Economic Scarcity and Higher Education ?>

Economic Scarcity and Higher Education

It used to be that if you wanted to buy a record, you had to go to a record store. If you wanted the news, you had to buy a newspaper or watch TV. If you wanted to mail a package, you had to go to the post office.

Those businesses were dominant because they were the only source of a good that you wanted. The products were valuable because they were essential and scarce. They came basically in one package, and the producers determined where you could get them and how much you would pay. Bottom line: One size fits all — now get in line.

The limited availability and control of distribution channels is the very thing that makes a good  valuable. This is the economic principle of scarcity at work. When that changes — a product becomes commonly and instantly available — the old business model is lost. The scarcity was only artificial. So record stores close, magazines and newspapers fold, post offices lay off workers, limit delivery, and perhaps, close, too.

Yes, it is overly crass and simplistic to compare records and newspapers to college educations. But as a means for framing why the higher education system in America is so threatened, it is useful to think of the theory of scarcity as it applies to higher education.

Colleges and universities have thrived based on the accepted public wisdom that a college education is valuable for the good of society. Therefore, society has endorsed higher education, with its money as well as its moral support. And there has always been the evidence of the economic benefits that accrued to those who received the product.

With more than 4,000 institutions of higher learning, the American higher education system is expansive and diverse. But it is not marked by the kinds of creativity and competition that such a large marketplace would typically produce.

Rather, most American colleges and universities have been marked by rigidity — many still require students to be full-time to enroll in many or all programs. Many require freshmen to live on campus and make it very hard to opt out of things like meal plans. Many have closed the door to electronic textbooks.

This rigidity, and resistance to change, is characteristic of a business that enjoys the advantages of scarcity.

So to those who still believe that is true, here’s some news: scarcity no longer applies to higher education.

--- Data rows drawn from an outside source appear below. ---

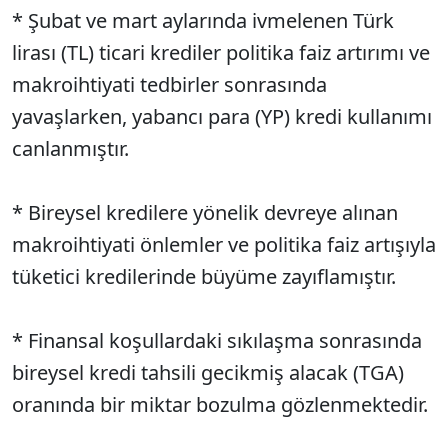
* Şubat ve mart aylarında ivmelenen Türk
lirası (TL) ticari krediler politika faiz artırımı ve
makroihtiyati tedbirler sonrasında
yavaşlarken, yabancı para (YP) kredi kullanımı
canlanmıştır.
* Bireysel kredilere yönelik devreye alınan
makroihtiyati önlemler ve politika faiz artışıyla
tüketici kredilerinde büyüme zayıflamıştır.
* Finansal koşullardaki sıkılaşma sonrasında
bireysel kredi tahsili gecikmiş alacak (TGA)
oranında bir miktar bozulma gözlenmektedir.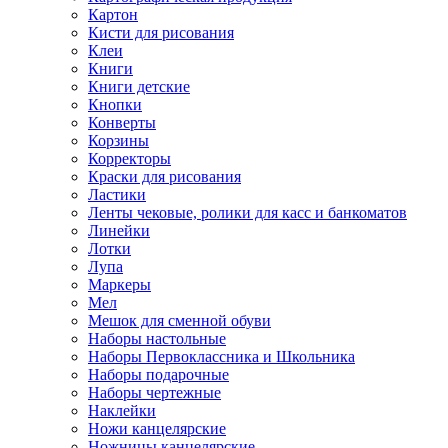
Картон
Кисти для рисования
Клеи
Книги
Книги детские
Кнопки
Конверты
Корзины
Корректоры
Краски для рисования
Ластики
Ленты чековые, ролики для касс и банкоматов
Линейки
Лотки
Лупа
Маркеры
Мел
Мешок для сменной обуви
Наборы настольные
Наборы Первоклассника и Школьника
Наборы подарочные
Наборы чертежные
Наклейки
Ножи канцелярские
Ножницы канцелярские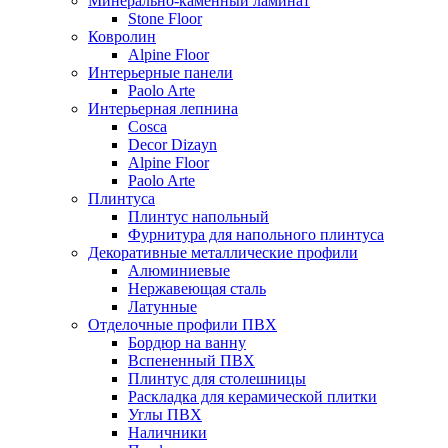
Минерально-каменный ламинат
Stone Floor
Ковролин
Alpine Floor
Интерьерные панели
Paolo Arte
Интерьерная лепнина
Cosca
Decor Dizayn
Alpine Floor
Paolo Arte
Плинтуса
Плинтус напольный
Фурнитура для напольного плинтуса
Декоративные металлические профили
Алюминиевые
Нержавеющая сталь
Латунные
Отделочные профили ПВХ
Бордюр на ванну
Вспененный ПВХ
Плинтус для столешницы
Раскладка для керамической плитки
Углы ПВХ
Наличники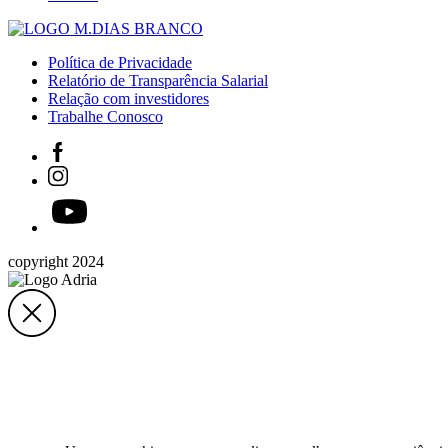
Política de Privacidade
Relatório de Transparência Salarial
Relação com investidores
Trabalhe Conosco
copyright 2024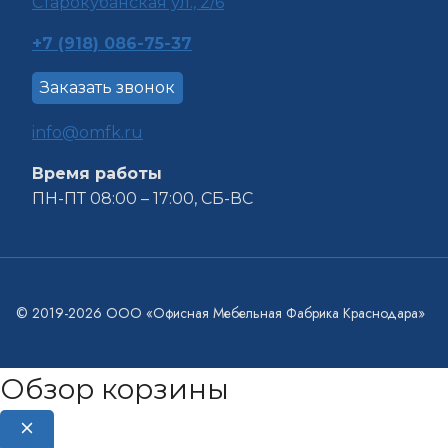
Старокубанская ул., 2/6
+7 (918) 086-75-37
Заказать звонок
info@omfk.ru
Время работы
ПН-ПТ 08:00 – 17:00, СБ-ВС
© 2019-2026 ООО «Офисная Мебельная Фабрика Краснодара»
Обзор корзины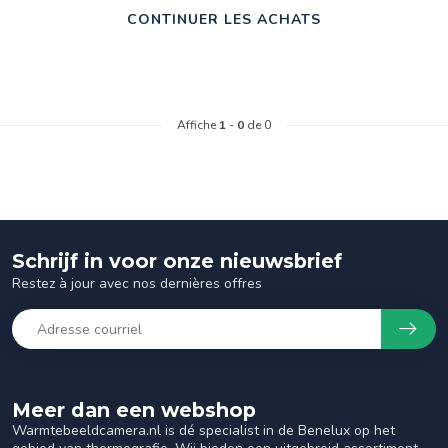
CONTINUER LES ACHATS
Affiche
1
-
0
de 0
Schrijf in voor onze nieuwsbrief
Restez à jour avec nos dernières offres
Meer dan een webshop
Warmtebeeldcamera.nl is dé specialist in de Benelux op het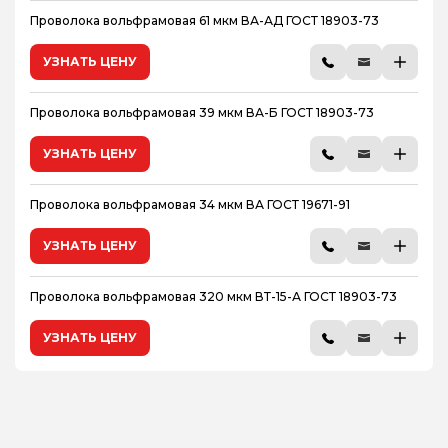
Проволока вольфрамовая 61 мкм ВА-АД ГОСТ 18903-73
УЗНАТЬ ЦЕНУ
Проволока вольфрамовая 39 мкм ВА-Б ГОСТ 18903-73
УЗНАТЬ ЦЕНУ
Проволока вольфрамовая 34 мкм ВА ГОСТ 19671-91
УЗНАТЬ ЦЕНУ
Проволока вольфрамовая 320 мкм ВТ-15-А ГОСТ 18903-73
УЗНАТЬ ЦЕНУ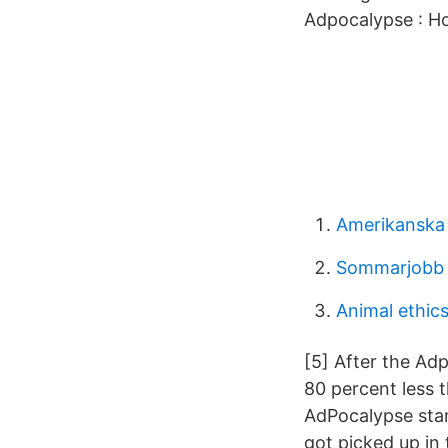
Adpocalypse : H
Amerikanska 
Sommarjobb 
Animal ethic
[5] After the Ad
80 percent less t
AdPocalypse star
got picked up in 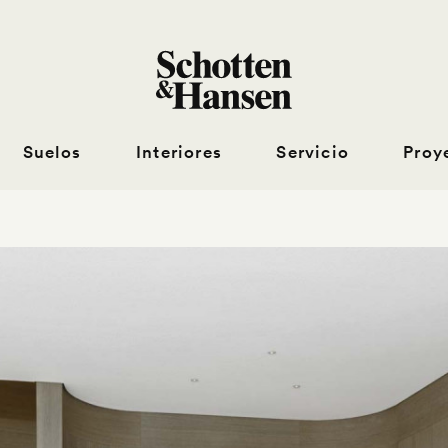
Suelos
Interiores
Servicio
Proy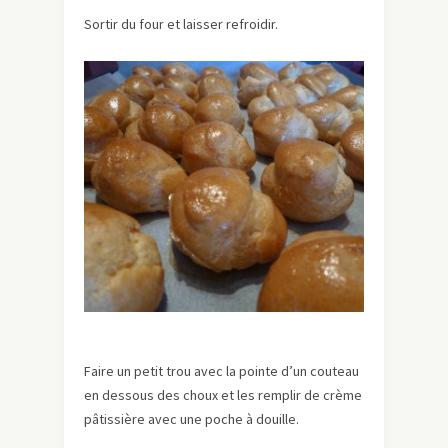
Sortir du four et laisser refroidir.
Faire un petit trou avec la pointe d’un couteau
en dessous des choux et les remplir de crème
pâtissière avec une poche à douille.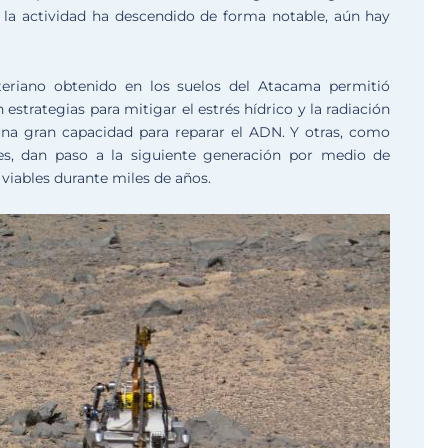
 la actividad ha descendido de forma notable, aún hay
teriano obtenido en los suelos del Atacama permitió
 estrategias para mitigar el estrés hídrico y la radiación
 una gran capacidad para reparar el ADN. Y otras, como
utes, dan paso a la siguiente generación por medio de
viables durante miles de años.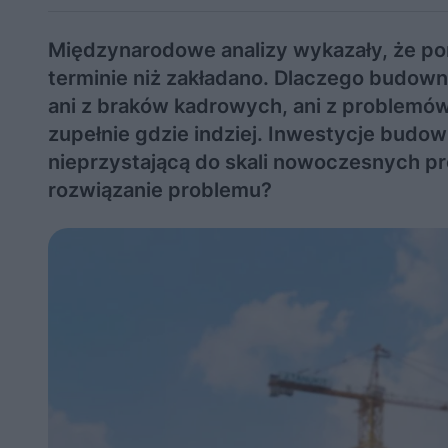
Międzynarodowe analizy wykazały, że p
terminie niż zakładano. Dlaczego budowni
ani z braków kadrowych, ani z problemó
zupełnie gdzie indziej. Inwestycje budow
nieprzystającą do skali nowoczesnych p
rozwiązanie problemu?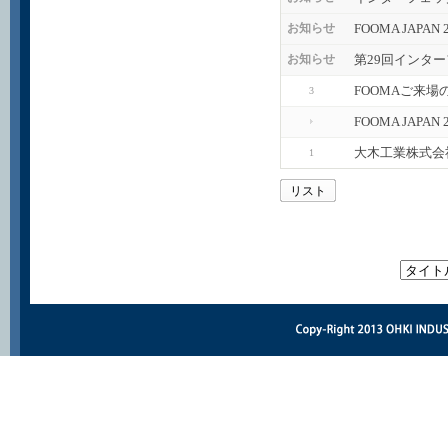
FOOMA JAPA
お知らせ
第29回インタ
お知らせ
FOOMAご来場
3
FOOMA JAP
大木工業株式会
1
リスト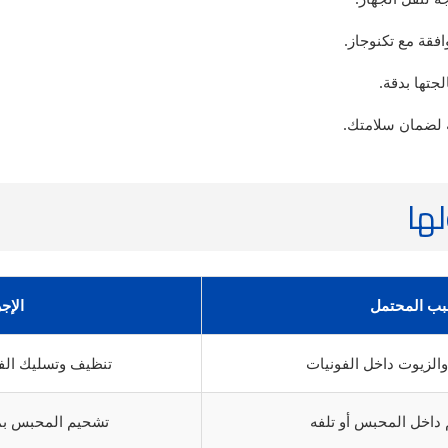
فقة مع تكنوجاز.
جتها بدقة.
 لضمان سلامتك.
لها
بب المحتمل
الإج
والزيوت داخل الفونيات
تنظيف وتسليك الفون
اخل المحبس أو تلفه
تشحيم المحبس بموا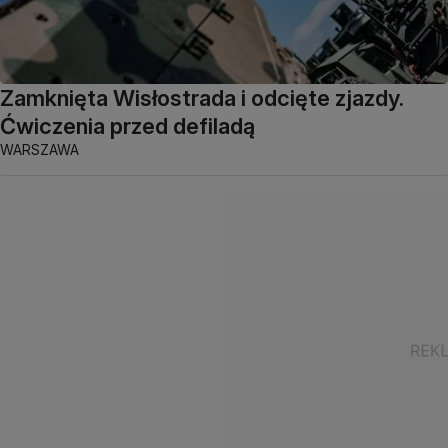
Zamknięta Wisłostrada i odcięte zjazdy.
Ćwiczenia przed defiladą
WARSZAWA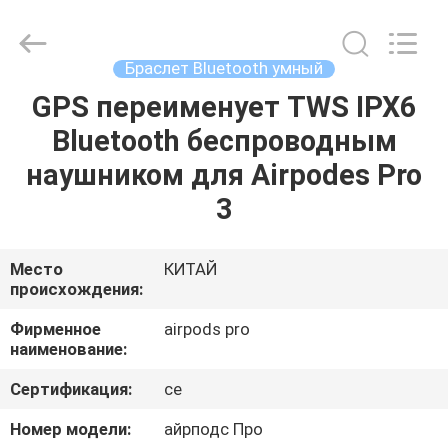
Shenzhen
Videoinfolder
Technology
Co.,
Ltd..
Браслет Bluetooth умный
All
Rights
Reserved.
GPS переименует TWS IPX6
ДОМ
Bluetooth беспроводным
ПРОДУКТЫ
наушником для Airpodes Pro
3
О
НАС
Место
КИТАЙ
происхождения:
ПУТЕШЕСТВИЕ
Фирменное
airpods pro
наименование:
ФАБРИКИ
Сертификация:
ce
ПРОВЕРКА
Номер модели:
айрподс Про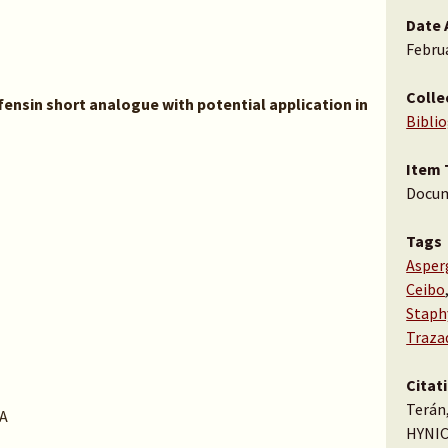
Date 
Februa
Colle
ensin short analogue with potential application in
Bibli
Item 
Docu
Tags
Asperg
Ceibo
Staph
Traza
Citat
Terán,
A
HYNIC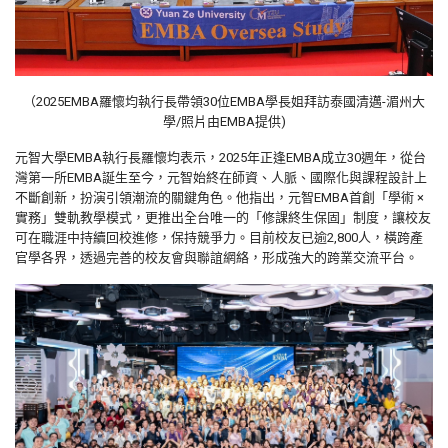
（2025EMBA羅懷均執行長帶領30位EMBA學長姐拜訪泰國清邁-湄州大
學/照片由
EMBA
提供)
元智大學EMBA執行長羅懷均表示，2025年正逢EMBA成立30週年，從台
灣第一所EMBA誕生至今，元智始終在師資、人脈、國際化與課程設計上
不斷創新，扮演引領潮流的關鍵角色。他指出，元智EMBA首創「學術 ×
實務」雙軌教學模式，更推出全台唯一的「修課終生保固」制度，讓校友
可在職涯中持續回校進修，保持競爭力。目前校友已逾2,800人，橫跨產
官學各界，透過完善的校友會與聯誼網絡，形成強大的跨業交流平台。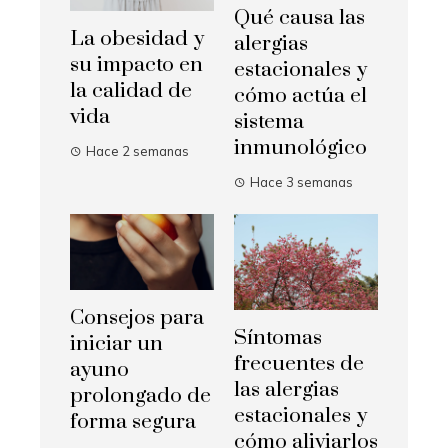
Qué causa las
La obesidad y
alergias
su impacto en
estacionales y
la calidad de
cómo actúa el
vida
sistema
inmunológico
Hace 2 semanas
Hace 3 semanas
Consejos para
Síntomas
iniciar un
frecuentes de
ayuno
las alergias
prolongado de
estacionales y
forma segura
cómo aliviarlos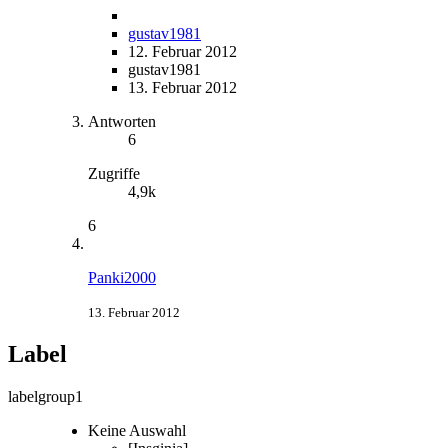
gustav1981
12. Februar 2012
gustav1981
13. Februar 2012
Antworten
6
Zugriffe
4,9k
6
Panki2000
13. Februar 2012
Label
labelgroup1
Keine Auswahl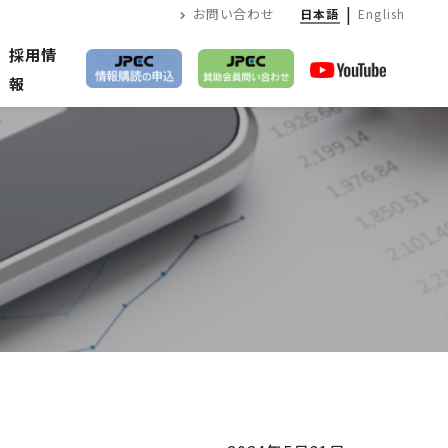
|
お問い合わせ
日本語
English
採用情
報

College-level courses are available online any time from either degree-granting institutions or institutions that have decided to make course content available for free. There are courses that cost $140, courses available on mobile phones, colleges that give credit for life experience.

The for-profit institutions have grown so quickly not because they offer a superior education that opens more career doors. They have been successful because they have punctured the myth of scarcity, and shown that it actually is not that hard to open the doors of academe wider, and let people go to classes on their schedules, and learn at their own pace.

Yet many traditional colleges persist in operating as if none of these innovations have occurred. They believe, against all the available evidence, that the old way of doing things, the only way they have ever done things, will still carry the weight in this increasingly crowded market.

This post is about giving you permission to free your mind, and think about higher education in a new way. When a college fundamentally accepts and embraces that the market for higher learning has indelibly changed and will continue to change, it opens all kinds of possibilities for making long-range changes in all areas of operations: admissions, marketing, facilities, and yes, even academic programs.

Over the next few blog posts, we will explore each of these areas, and make some suggestions of what colleges ought to be thinking about in a new era when scarcity is no longer defining the market, but competition is.